[Material shown]

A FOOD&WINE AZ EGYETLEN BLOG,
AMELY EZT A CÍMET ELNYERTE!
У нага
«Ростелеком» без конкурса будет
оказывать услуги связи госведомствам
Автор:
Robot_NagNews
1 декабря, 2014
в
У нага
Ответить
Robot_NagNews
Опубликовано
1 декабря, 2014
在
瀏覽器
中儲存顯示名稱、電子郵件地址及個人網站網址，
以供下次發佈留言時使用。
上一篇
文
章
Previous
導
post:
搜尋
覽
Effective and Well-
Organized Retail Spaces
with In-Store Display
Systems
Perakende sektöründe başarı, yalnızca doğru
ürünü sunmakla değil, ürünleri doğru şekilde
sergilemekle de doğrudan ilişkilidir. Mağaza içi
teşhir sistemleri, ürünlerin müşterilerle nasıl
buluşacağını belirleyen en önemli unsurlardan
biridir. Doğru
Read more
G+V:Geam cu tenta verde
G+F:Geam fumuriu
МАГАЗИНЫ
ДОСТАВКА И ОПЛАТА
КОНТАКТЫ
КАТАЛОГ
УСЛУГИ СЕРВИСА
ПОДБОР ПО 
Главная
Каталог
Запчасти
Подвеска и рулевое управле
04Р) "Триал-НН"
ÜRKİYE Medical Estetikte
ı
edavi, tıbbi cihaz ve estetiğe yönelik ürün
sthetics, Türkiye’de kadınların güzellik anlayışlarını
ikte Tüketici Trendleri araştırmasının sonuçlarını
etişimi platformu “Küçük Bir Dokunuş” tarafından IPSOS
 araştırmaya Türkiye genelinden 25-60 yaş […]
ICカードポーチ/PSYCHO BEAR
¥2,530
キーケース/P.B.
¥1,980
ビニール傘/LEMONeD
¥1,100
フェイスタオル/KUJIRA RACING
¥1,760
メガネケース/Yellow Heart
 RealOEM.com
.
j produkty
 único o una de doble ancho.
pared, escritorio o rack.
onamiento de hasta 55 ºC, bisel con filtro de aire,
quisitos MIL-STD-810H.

[About this exercise] Write out the data above line for line, keeping every character, script, and line break unchanged.

[Solution to this task]
A FOOD&WINE AZ EGYETLEN BLOG,
AMELY EZT A CÍMET ELNYERTE!
У нага
«Ростелеком» без конкурса будет
оказывать услуги связи госведомствам
Автор:
Robot_NagNews
1 декабря, 2014
в
У нага
Ответить
Robot_NagNews
Опубликовано
1 декабря, 2014
在
瀏覽器
中儲存顯示名稱、電子郵件地址及個人網站網址，
以供下次發佈留言時使用。
上一篇
文
章
Previous
導
post:
搜尋
覽
Effective and Well-
Organized Retail Spaces
with In-Store Display
Systems
Perakende sektöründe başarı, yalnızca doğru
ürünü sunmakla değil, ürünleri doğru şekilde
sergilemekle de doğrudan ilişkilidir. Mağaza içi
teşhir sistemleri, ürünlerin müşterilerle nasıl
buluşacağını belirleyen en önemli unsurlardan
biridir. Doğru
Read more
G+V:Geam cu tenta verde
G+F:Geam fumuriu
МАГАЗИНЫ
ДОСТАВКА И ОПЛАТА
КОНТАКТЫ
КАТАЛОГ
УСЛУГИ СЕРВИСА
ПОДБОР ПО 
Главная
Каталог
Запчасти
Подвеска и рулевое управле
04Р) "Триал-НН"
ÜRKİYE Medical Estetikte
ı
edavi, tıbbi cihaz ve estetiğe yönelik ürün
sthetics, Türkiye’de kadınların güzellik anlayışlarını
ikte Tüketici Trendleri araştırmasının sonuçlarını
etişimi platformu “Küçük Bir Dokunuş” tarafından IPSOS
 araştırmaya Türkiye genelinden 25-60 yaş […]
ICカードポーチ/PSYCHO BEAR
¥2,530
キーケース/P.B.
¥1,980
ビニール傘/LEMONeD
¥1,100
フェイスタオル/KUJIRA RACING
¥1,760
メガネケース/Yellow Heart
 RealOEM.com
.
j produkty
 único o una de doble ancho.
pared, escritorio o rack.
onamiento de hasta 55 ºC, bisel con filtro de aire,
quisitos MIL-STD-810H.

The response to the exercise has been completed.